To validate their discovery, they contacted the University of Port Elizabeth, which sent scientists from the Faculty of Natural Sciences to investigate. The most astonishing aspect of their findings was that, when they checked the deep indentations in the ground, their measurements indicated that whatever had caused them, weighed (if I remember correctly, having read the account some time ago) at least 60 tonnes — a feat impossible for the boys to perform.
I doubt whether the apartheid government at the time had the capability to perform a landing and departure with a “craft” of the kind witnessed by these schoolboys, and the fact that a US research agency, which had ferreted out my acquaintance with the Simpsons, took the trouble to call me from the US because they had re-opened the file on this Groendal-sighting, confirms that it represents something of importance. Add to this that there have been more than 30 independent sightings in the Groendal Wilderness area, and one’s curiosity (and puzzlement) is exacerbated.
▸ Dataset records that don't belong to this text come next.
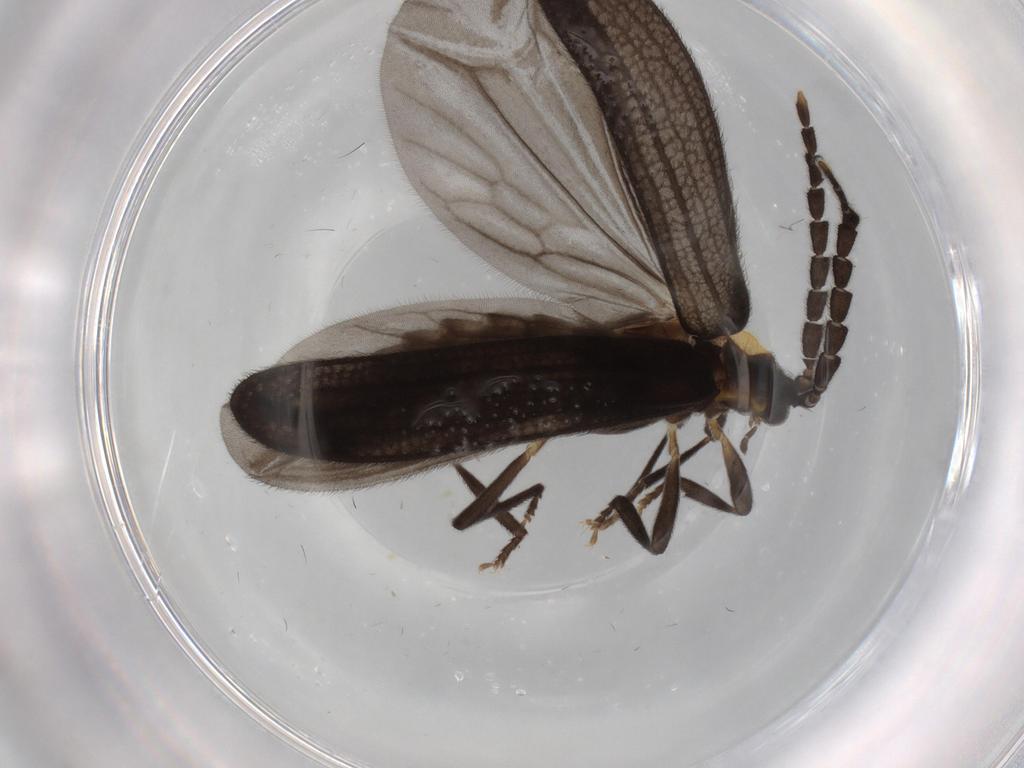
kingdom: Animalia
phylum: Arthropoda
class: Insecta
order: Coleoptera
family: Lycidae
The words that Shakespeare put in Hamlet’s mouth, in the face of what purports to be his father’s ghost, “There are more things in heaven and earth, Horatio, than we have dreamed of in our philosophies”, pretty much sum up my feelings about UFOs. If humans — or more specifically scientists and philosophers — believed that the “state of knowledge”, at any given time, was all there is to know, there would be no reason for science or philosophy to continue in their quest for knowledge. In this sense, the sciences and philosophy are open-ended. And that means that the question of UFOs and “alien” life continues to be of interest.